Eight of the 12 TSX subgroups began the session higher, particularly gold, rising 1.2%, while materials asserted themselves 1.2%, and consumer staples gained 0.7%.

The four laggards were weighed most by health-care, off 0.4%, information technology, down 0.2%, and real-estate, surrendering 0.1%.

ON WALLSTREET

Stocks rose on Friday as technology names once again attempt to bounce back from recent slump.

The Dow Jones Industrials picked up 65.6 points to 27,600.18.

The S&P 500 inched up 1.39 points to 3,340.58.

The NASDAQ Composite dipped 18.42 points to 10,901.18.

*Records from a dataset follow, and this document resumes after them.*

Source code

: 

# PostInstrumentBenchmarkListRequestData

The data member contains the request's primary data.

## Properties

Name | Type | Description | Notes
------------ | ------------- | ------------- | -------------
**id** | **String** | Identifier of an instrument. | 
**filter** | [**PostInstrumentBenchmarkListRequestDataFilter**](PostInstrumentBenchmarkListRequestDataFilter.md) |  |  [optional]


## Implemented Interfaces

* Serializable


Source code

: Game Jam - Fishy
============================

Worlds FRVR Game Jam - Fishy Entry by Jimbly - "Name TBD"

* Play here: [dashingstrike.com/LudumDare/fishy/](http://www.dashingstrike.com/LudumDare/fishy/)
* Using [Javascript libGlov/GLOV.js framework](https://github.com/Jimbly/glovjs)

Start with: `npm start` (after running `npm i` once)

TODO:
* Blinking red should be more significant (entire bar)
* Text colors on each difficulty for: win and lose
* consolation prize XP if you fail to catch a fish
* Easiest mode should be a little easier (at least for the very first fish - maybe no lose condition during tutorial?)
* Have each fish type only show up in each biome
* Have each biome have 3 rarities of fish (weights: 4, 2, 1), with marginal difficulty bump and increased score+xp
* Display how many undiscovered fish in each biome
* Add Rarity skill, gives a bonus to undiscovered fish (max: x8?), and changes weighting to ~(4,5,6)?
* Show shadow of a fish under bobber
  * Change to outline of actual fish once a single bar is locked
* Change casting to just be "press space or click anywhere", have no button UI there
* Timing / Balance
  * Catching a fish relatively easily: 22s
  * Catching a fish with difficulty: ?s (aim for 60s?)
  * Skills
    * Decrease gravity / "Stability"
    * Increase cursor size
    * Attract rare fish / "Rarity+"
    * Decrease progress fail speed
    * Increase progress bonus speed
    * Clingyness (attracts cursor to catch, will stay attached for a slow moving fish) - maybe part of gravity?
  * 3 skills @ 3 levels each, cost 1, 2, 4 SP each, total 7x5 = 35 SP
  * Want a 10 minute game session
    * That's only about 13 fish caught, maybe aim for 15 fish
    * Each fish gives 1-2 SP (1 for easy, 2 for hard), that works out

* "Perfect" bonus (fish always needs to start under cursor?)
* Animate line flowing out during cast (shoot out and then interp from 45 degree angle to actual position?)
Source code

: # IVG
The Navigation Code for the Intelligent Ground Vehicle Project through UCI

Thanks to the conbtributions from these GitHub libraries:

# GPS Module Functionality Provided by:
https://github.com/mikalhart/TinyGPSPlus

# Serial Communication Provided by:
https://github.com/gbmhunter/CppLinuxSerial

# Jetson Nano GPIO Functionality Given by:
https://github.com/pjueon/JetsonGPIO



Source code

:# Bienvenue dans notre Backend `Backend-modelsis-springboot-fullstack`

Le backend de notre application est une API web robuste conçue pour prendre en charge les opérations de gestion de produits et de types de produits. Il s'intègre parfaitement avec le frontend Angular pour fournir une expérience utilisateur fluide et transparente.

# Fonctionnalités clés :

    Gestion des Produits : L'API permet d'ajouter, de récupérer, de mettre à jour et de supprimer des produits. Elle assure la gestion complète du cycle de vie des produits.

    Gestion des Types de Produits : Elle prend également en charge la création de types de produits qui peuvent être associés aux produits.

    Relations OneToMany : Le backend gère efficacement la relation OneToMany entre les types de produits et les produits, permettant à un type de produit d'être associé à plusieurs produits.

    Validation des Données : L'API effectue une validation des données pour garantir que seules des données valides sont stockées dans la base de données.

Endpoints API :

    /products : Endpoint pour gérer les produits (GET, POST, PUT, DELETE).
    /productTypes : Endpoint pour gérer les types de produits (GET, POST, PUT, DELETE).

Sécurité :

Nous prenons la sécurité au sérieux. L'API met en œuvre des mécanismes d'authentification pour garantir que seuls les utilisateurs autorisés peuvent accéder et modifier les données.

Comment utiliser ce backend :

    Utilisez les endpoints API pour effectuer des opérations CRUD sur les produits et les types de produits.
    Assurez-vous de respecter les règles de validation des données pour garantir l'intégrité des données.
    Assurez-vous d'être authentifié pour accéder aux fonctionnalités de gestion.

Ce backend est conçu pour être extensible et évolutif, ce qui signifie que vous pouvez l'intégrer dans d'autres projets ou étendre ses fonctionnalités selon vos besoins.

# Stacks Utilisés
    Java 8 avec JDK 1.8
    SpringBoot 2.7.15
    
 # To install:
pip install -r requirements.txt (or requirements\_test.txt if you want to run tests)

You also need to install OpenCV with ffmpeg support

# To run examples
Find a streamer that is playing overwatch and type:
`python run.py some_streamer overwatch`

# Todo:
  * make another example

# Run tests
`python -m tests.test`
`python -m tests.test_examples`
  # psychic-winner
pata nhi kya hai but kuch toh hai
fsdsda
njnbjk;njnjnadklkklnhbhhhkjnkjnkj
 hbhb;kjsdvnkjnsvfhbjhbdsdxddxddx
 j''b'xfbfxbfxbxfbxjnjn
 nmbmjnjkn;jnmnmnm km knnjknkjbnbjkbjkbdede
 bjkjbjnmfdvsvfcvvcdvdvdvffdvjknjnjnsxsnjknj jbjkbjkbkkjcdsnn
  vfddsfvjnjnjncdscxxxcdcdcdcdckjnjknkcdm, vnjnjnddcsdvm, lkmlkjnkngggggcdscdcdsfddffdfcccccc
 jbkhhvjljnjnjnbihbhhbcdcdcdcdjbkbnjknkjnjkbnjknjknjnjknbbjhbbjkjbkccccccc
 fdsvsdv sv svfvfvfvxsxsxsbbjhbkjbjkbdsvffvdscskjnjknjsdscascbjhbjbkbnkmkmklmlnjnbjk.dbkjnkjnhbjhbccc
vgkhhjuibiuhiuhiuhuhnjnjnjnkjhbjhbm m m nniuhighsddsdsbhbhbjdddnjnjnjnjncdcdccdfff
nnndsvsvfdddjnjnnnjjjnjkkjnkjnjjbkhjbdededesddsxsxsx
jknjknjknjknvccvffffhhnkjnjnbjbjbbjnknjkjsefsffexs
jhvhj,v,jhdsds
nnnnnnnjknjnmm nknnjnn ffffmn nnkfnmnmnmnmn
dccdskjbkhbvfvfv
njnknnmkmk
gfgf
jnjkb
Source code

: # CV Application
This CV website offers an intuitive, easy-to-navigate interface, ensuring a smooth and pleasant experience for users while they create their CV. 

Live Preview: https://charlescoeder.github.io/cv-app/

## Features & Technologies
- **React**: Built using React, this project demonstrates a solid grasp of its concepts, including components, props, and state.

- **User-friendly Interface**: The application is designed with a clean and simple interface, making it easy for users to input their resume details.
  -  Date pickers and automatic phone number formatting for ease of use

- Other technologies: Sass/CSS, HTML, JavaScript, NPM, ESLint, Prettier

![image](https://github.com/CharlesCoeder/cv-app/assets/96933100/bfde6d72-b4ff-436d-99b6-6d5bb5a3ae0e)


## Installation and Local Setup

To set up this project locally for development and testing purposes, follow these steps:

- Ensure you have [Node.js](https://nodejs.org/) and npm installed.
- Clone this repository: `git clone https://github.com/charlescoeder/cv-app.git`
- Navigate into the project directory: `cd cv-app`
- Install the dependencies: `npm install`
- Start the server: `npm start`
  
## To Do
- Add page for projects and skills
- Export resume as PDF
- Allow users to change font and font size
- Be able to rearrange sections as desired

The market is on track to post big losses for the holiday-shortened week. The Dow is down 2.1% this week through Thursday’s close, on pace for its worst week since June, while the S&P 500 has fallen 2.56% this week, set for its second straight weekly loss for the first time since May.

The broader market index was also on pace for its worst week since June 26, when it slid 2.9%. The tech-heavy NASDAQ has dropped 3.5%, headed for its worst week since March.

Shares of some major technology names rebounded slightly with Netflix and Microsoft in the green. Facebook, Amazon, Apple and Alphabet struggled. The tech sector experienced a massive pullback that saw the NASDAQ drop 10% in just three sessions, dipping into correction territory.

Peloton and Oracle jumped on the back of better-than-expected quarterly results. Peloton gained more than 10% and Oracle climbed 4%.

On the data front, the Consumer Price Index in the U.S. rose 0.4% on a seasonally-adjusted basis; rising 1.3% over the last 12 months, not seasonally adjusted. The index for all items less food and energy rose 0.4% in August (seasonally adjusted); up 1.7% over the year.

Prices for the 10-Year Treasury gained ground, lowering yields to 0.67% from Thursday’s 0.68%. Treasury Prices and yields move in opposite directions.

Oil prices slumped eight cents to $37.22 U.S. a barrel.

Gold prices slid $1.70 to $1,962.60 U.S. an ounce.